Amy Palmer

Of writing, reading and creating


The Power of Characters

On this day, ten years ago, I sat down to watch an episode of Doctor Who with my family. That episode was ‘The Empty Child’. I was twelve years old. I loved Doctor Who. Nine was my Doctor, and I adored him. Rose Tyler was awesome at being, well, awesome. By the end of the episode, I knew two things with certainty. One, gas masks are terrifying. Two, I was entirely and irrevocably in love with Captain Jack Harkness.

A decade later, that love has not waned at all. If anything I’m more attached to the immortal man from the future than ever.
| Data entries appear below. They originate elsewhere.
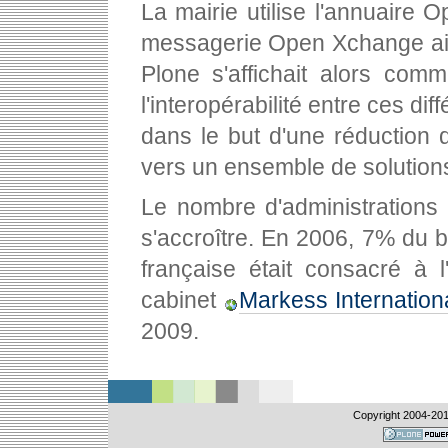
La mairie utilise l'annuaire
messagerie Open Xchange ain
Plone s'affichait alors comm
l'interopérabilité entre ces dif
dans le but d'une réduction 
vers un ensemble de solutio
Le nombre d'administrations 
s'accroître. En 2006, 7% du b
française était consacré à
cabinet
Markess Internation
2009.
Copyright 2004-
201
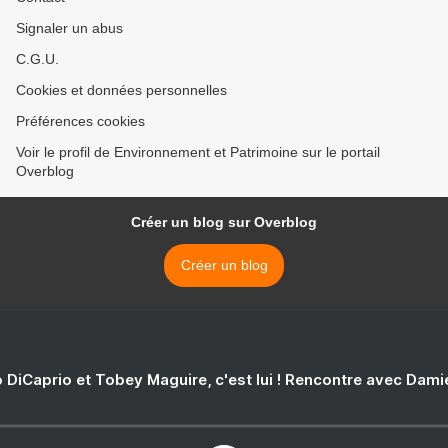
Signaler un abus
C.G.U.
Cookies et données personnelles
Préférences cookies
Voir le profil de Environnement et Patrimoine sur le portail
Overblog
Créer un blog sur Overblog
Créer un blog
 DiCaprio et Tobey Maguire, c'est lui ! Rencontre avec Dam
The following year the first series of Torchwood came to the BBC. From the first episode I was hooked, and I could hardly wait for new episodes to air. Unlike other shows that I watched, Torchwood delved into a world of sexuality that was almost entirely new to me. I had grown up in a world of media dichotomy, of straight and gay. I count myself very lucky that Torchwood existed in my life at the time when I most needed it. I know lots of people who have watched Torchwood, and enjoyed it, but don’t have the same attachment to the characters that I do. I put this entirely down to context. For me, Torchwood was not just an enjoyable pass time (though it was certainly that, and still is). The characters within it helped me to understand myself, in a situation where other avenues of information about sexuality were sadly lacking. Torchwood was not just a show, it was a thrilling learning experience.
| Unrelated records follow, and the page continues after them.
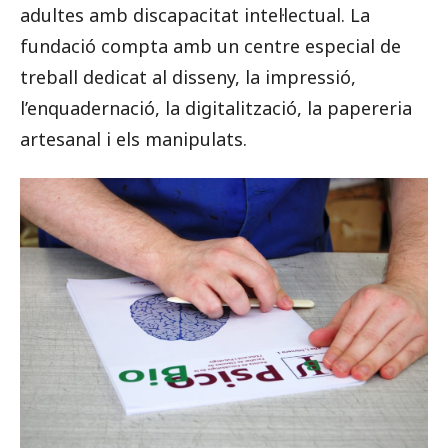
adultes amb discapacitat intel·lectual. La
fundació compta amb un centre especial de
treball dedicat al disseny, la impressió,
l’enquadernació, la digitalització, la papereria
artesanal i els manipulats.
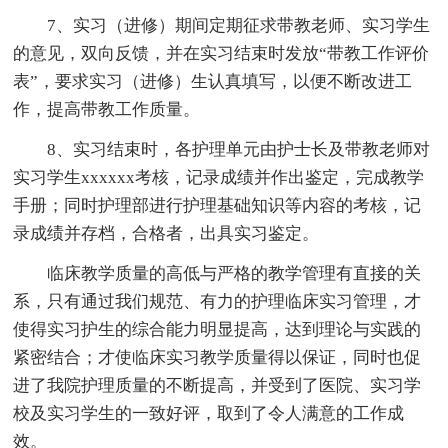
7、实习（进修）期间定期征求带教老师、实习学生
的意见，双向反馈，并在实习结束时发放“带教工作评价
表”，要求实习（进修）生认真填写，以便不断改进工
作，提高带教工作质量。
8、实习结束时，各护理单元由护士长及带教老师对
实习学生xxxxxx考核，记录成绩并作出鉴定，完成教学
手册；同时护理部进行护理基础知识等内容的考核，记
录成绩并存档，合格者，出具实习鉴定。
临床教学质量的高低与严格的教学管理有直接的关
系，只有通过我们规范、有力的护理临床实习管理，才
使得实习护生的综合能力明显提高，达到理论与实践的
紧密结合；才使临床实习教学质量得以保证，同时也促
进了我院护理质量的不断提高，并受到了医院、实习学
校及实习学生的一致好评，取到了令人满意的工作成
效。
By the end of the first year, my interest had extended to the man who played the character. I bought CDs which I own still. In 2009 I caught a train to Cardiff with my best friend to see John Barrowman in pantomime. Not only did we have a fantastic time at the show, I fell in love with a city I had never been to before. Three years later I moved there for University. I haven’t left.

The best characters, in my opinion, are the ones that stay with you. The ones that take on a life outside of their stories and are important to you long after you finish a book, film or TV show. Captain Jack Harkness is one of those characters, as are others from Torchwood. So here’s to Jack Harkness. Here’s to ten years of inspiration and enjoyment. And here’s to many more.

Now I’m off to watch my favourite Torchwood episode, ‘Captain Jack Harkness’.

Do you have a character you’re particularly attached to? A show you return to to now that there’s no new episodes? Can you pinpoint why that character, or that show?